In December 2014, the ACM closed its investigation into possible abuse of dominance by pharmaceutical manufacturer AstraZeneca. In December 2011, the ACM sent a statement of objections to AstraZeneca, suspecting it of having abused a dominant position by charging considerably higher prices for its heartburn drug Nexium sold for use outside hospitals (extramural) than when sold inside hospitals (intramural). As a result of the 'hospital-influence effect' – patients tend to continue using the same drug that they have been administered by their hospitals, and physicians are inclined to prescribe the same drug – AstraZeneca allegedly faced little competition with regard to patients that had first been put on Nexium while hospitalised, and could thus offset the losses incurred by offering Nexium to hospitals at a deep discount with higher extramural prices. The ACM concluded, however, that AstraZeneca had not violated the prohibition on abuse of dominance because it could not be sufficiently determined that AstraZeneca had indeed held a dominant position. In its decision, the ACM distinguished an intramural market and an extramural market consisting of users who, as a result of the hospital-influence effects, should be considered captive to Nexium. AstraZeneca did not have a dominant position on the intramural market since it held a market share of less than 40 per cent.
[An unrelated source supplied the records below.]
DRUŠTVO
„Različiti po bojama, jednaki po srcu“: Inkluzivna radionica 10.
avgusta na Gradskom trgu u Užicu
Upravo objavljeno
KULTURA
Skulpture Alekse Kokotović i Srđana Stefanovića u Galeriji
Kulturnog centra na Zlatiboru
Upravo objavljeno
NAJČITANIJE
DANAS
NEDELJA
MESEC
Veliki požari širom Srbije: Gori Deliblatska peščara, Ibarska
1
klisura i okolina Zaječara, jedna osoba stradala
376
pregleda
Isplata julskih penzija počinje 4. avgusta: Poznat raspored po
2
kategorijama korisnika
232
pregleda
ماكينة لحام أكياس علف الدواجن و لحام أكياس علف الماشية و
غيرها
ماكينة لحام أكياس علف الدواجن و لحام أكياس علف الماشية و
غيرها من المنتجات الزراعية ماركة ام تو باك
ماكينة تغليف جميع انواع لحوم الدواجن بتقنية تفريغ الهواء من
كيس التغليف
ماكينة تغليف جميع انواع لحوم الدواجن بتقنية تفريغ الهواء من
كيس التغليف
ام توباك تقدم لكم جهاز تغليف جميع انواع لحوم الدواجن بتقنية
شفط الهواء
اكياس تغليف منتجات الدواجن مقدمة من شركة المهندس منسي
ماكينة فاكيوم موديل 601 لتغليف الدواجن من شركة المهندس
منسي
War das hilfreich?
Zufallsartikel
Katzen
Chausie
Regarding the extramural market, AstraZeneca's arguments regarding substitution, therapeutic effectiveness and switching behaviour had raised reasonable doubts as to whether a group of Nexium users would indeed be bound to Nexium through the hospital-influence effect on such a scale that, with regard to this group, AstraZeneca was able to behave independently of its competitors. In April 2014, the ACM published a commitment decision relating to a possible abuse of a dominant position.
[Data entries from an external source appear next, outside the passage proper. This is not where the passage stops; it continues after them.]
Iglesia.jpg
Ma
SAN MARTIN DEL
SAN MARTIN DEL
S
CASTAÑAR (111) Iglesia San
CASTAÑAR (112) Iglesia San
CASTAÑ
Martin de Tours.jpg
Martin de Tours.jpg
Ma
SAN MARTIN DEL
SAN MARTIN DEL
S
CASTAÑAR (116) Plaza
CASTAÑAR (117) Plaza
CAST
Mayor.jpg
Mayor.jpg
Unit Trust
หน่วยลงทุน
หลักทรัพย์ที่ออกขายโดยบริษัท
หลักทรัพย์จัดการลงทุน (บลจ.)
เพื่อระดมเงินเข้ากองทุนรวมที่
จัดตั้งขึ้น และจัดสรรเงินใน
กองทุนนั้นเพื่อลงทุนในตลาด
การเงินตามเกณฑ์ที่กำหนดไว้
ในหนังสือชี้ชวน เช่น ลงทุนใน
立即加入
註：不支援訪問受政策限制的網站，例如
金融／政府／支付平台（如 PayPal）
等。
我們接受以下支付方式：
In February 2018, the Rotterdam District Court ruled on excessive pricing in a private enforcement case against Videma. Videma is a collecting society that issues licences for TV transmission in hotels, hospitals, pubs, healthcare institutions, etc. As a collecting society it has a dominant position. Hospitals had to pay royalties to Videma for TV transmission within the hospitals and claimed that the royalties were excessively high, and, therefore, abusive. The Court appointed copyrights experts of the Consumer Complaints Boards as expert witnesses to answer questions relating to the royalty rates. A reliable international benchmark was not available, since in many EU Member States, hospitals do not pay royalties for TV transmission, and, in countries where royalties were paid, the bundle and number of TV channels were not comparable. The experts concluded that the royalties had increased excessively and that Videma was not able to give an objective justification for the increase. Therefore, the Court held that Videma abused its dominant position and referred the case to a follow-up proceeding for the determination of damages.